The event, which had about 45 contestants ranging in age from 8 to 24, drew skaters from Junction City, Topeka, Salina and Hays.

The judges, who sat just inside the skate park, looked for style, skill and creativity as skaters slid down stair railings, jumped over barrels and rode up the sides of halfpipes.

The announcers, talking over rock music that blared behind them, urged the skaters to try missed tricks again and asked if they wanted to keep going.

Sitting on the bleachers and waiting his turn to make the second run of the day, 11-year-old Asher Vieux said he had been practicing to do a kickflip for Saturday’s competition.

“It’s just fun,” Asher said of the event.

Beside him were his parents, Val and Bill Vieux, who had come to watch Asher and his older brother, Alex.

§ **Task instructions**:
a) Transcribe the part of the skateboarding competition text from "Sitting on the" up to and including "for Saturday’s competition.".
b) Go on with the skateboarding competition text from the point where it stops.

§ **Information shown**:
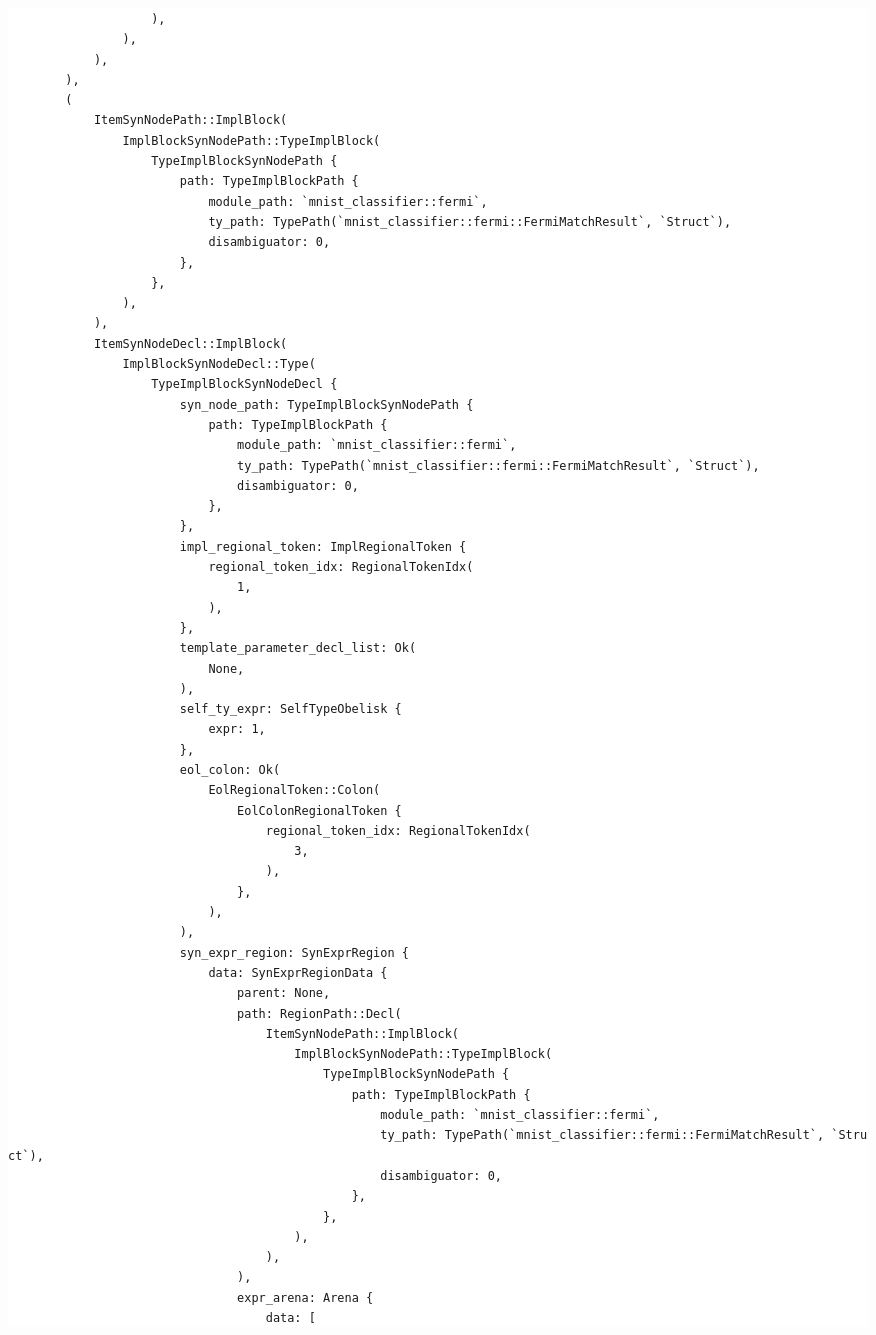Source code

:                         ),
                    ),
                ),
            ),
            (
                ItemSynNodePath::ImplBlock(
                    ImplBlockSynNodePath::TypeImplBlock(
                        TypeImplBlockSynNodePath {
                            path: TypeImplBlockPath {
                                module_path: `mnist_classifier::fermi`,
                                ty_path: TypePath(`mnist_classifier::fermi::FermiMatchResult`, `Struct`),
                                disambiguator: 0,
                            },
                        },
                    ),
                ),
                ItemSynNodeDecl::ImplBlock(
                    ImplBlockSynNodeDecl::Type(
                        TypeImplBlockSynNodeDecl {
                            syn_node_path: TypeImplBlockSynNodePath {
                                path: TypeImplBlockPath {
                                    module_path: `mnist_classifier::fermi`,
                                    ty_path: TypePath(`mnist_classifier::fermi::FermiMatchResult`, `Struct`),
                                    disambiguator: 0,
                                },
                            },
                            impl_regional_token: ImplRegionalToken {
                                regional_token_idx: RegionalTokenIdx(
                                    1,
                                ),
                            },
                            template_parameter_decl_list: Ok(
                                None,
                            ),
                            self_ty_expr: SelfTypeObelisk {
                                expr: 1,
                            },
                            eol_colon: Ok(
                                EolRegionalToken::Colon(
                                    EolColonRegionalToken {
                                        regional_token_idx: RegionalTokenIdx(
                                            3,
                                        ),
                                    },
                                ),
                            ),
                            syn_expr_region: SynExprRegion {
                                data: SynExprRegionData {
                                    parent: None,
                                    path: RegionPath::Decl(
                                        ItemSynNodePath::ImplBlock(
                                            ImplBlockSynNodePath::TypeImplBlock(
                                                TypeImplBlockSynNodePath {
                                                    path: TypeImplBlockPath {
                                                        module_path: `mnist_classifier::fermi`,
                                                        ty_path: TypePath(`mnist_classifier::fermi::FermiMatchResult`, `Struct`),
                                                        disambiguator: 0,
                                                    },
                                                },
                                            ),
                                        ),
                                    ),
                                    expr_arena: Arena {
                                        data: [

§ **Solved tasks**:
a)
Sitting on the bleachers and waiting his turn to make the second run of the day, 11-year-old Asher Vieux said he had been practicing to do a kickflip for Saturday’s competition.

b)
“I want to be supportive, but I’m always worried about the injuries. I think it is dangerous,” Val Vieux said. “But you have to let go.”

Asher, who did a fifth-grade report on professional skateboarder Tony Hawk, started skateboarding when he was 4.

“The group out there is really nice,” Val Vieux said. “They teach him things, and he just loves it.”

Duane Peterson, special events supervisor for Lawrence Parks and Recreation, said this was about the sixth year they have put on the event.

“We get a pretty good crowd,” he said.